Les Siëstas Sessions, un label aux tirages ultra limités, les soirées musiques insolites ou encore les Sleep In, des stages de 24H où les enfants mènent des enquêtes policières, créent des robots et dorment dans des tentes à l’intérieur de l’atelier… Claus joue la carte de l’originalité, de l’audace, de la diversité. « Les publics de l’art contemporain, du théâtre, de la danse, de la musique se mélangent peu. Or, moi, j’ai toujours voulu brasser les gens et les disciplines. Essayé de mêler les genres et les publics. Les idées, il y en a toujours assez. Ce sont les moyens et le temps qui manquent. »

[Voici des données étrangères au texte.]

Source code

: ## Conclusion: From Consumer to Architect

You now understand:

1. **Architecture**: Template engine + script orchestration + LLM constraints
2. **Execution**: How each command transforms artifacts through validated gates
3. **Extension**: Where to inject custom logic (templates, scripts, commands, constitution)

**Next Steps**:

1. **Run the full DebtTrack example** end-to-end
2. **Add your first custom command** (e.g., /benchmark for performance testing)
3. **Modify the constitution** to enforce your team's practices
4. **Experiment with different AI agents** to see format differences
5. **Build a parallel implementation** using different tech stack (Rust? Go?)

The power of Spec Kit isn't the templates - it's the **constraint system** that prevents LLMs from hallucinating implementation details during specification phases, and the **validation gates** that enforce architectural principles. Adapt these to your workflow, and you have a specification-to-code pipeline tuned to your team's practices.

Frans n’est, de son propre aveu, pas un grand sorteur. Il dit avoir adoré, à Vilvorde, le club de Little Jimmy. Pionnier du rock belge qui a ouvert pour les Rolling Stones à Forest. « Un endroit destiné aux gens qui vivaient sur les bateaux du Canal. » Il se sent aussi proche d’autres lieux culturels de la capitale comme la Compilothèque ou le HS63. « Il existe de plus en plus de réglementations. Toutes les petites initiatives sont poussées à s’installer dans des structures existantes. Or, il est important qu’à côté des grandes institutions comme le Botanique, l’AB, le National, le KVS, le Beurs, de nouvelles initiatives prennent vie. Ce sont elles qui prodiguent des injections vitales aux grandes institutions. » Elles qui mieux que les autres prennent le pouls de l’art et de la culture. « Que ce soit à Bruxelles ou n’importe où ailleurs. »

(1) LA SALLE PASSAGE ROGIER SOUS LES VOIES DE CHEMIN DE FER CONTINUERA D’ACCUEILLIR LES ÉVÉNEMENTS MOINS INTIMISTES.